We had a note one afternoon asking us to see him off by the evening boat train. We went down in plenty of time. She was there beside him. He seemed the same as usual, neither greatly elated nor greatly set down at his departure, while she was unfeignedly glad to be away and said so.

“I’m glad you didn’t make your bow without letting us know,” I said.

“How many more years are you staying?” he asked.

“We came here to see it fixed up.”

“It’s going to be fixed up,” he answered. “Temporarily, at any rate.”

“Are you quite sure?”

He nodded, gloomily, I thought. “You’ll find it fixed up at any price. But the Government won’t have to pay a very big price. The extreme people won’t want to take this; but the nation as a whole want it, and they’ll help to see it through.”
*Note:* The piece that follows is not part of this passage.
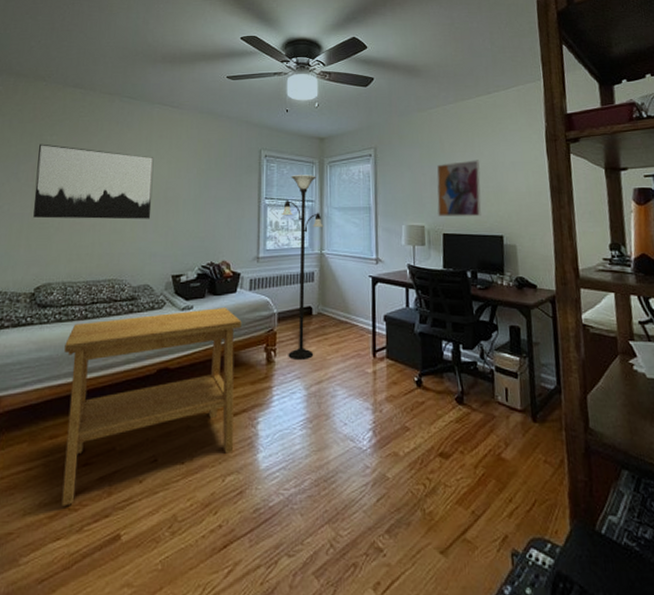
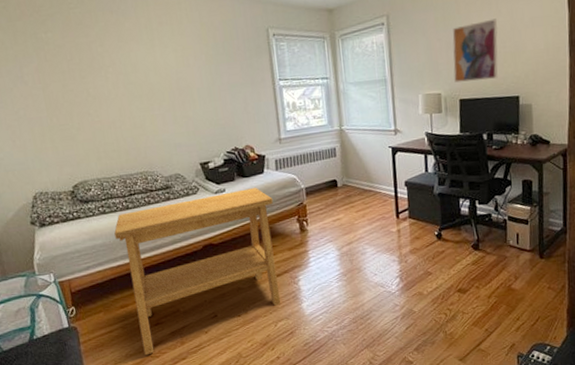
wall art: present [33,144,154,220] -> none [36,42,168,120]
floor lamp: present [281,175,324,361] -> none [297,50,343,228]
“Some time ago, one night it was,” I said, “I met an old man waving about on two sticks and baying at the stars. He asked me if I’d like to know how the Irish question would be settled. I said certainly. He stopped waving on his two sticks, stopped baying at the stars, and cried out, ‘The extremists will meet the extreme extremists in the Rotunda at Rutland Square, and there will be a final battle to the death. If nobody is left, then it will be settled.’”

“But,” put in 47’s wife, thankfully, “we shall not be there.”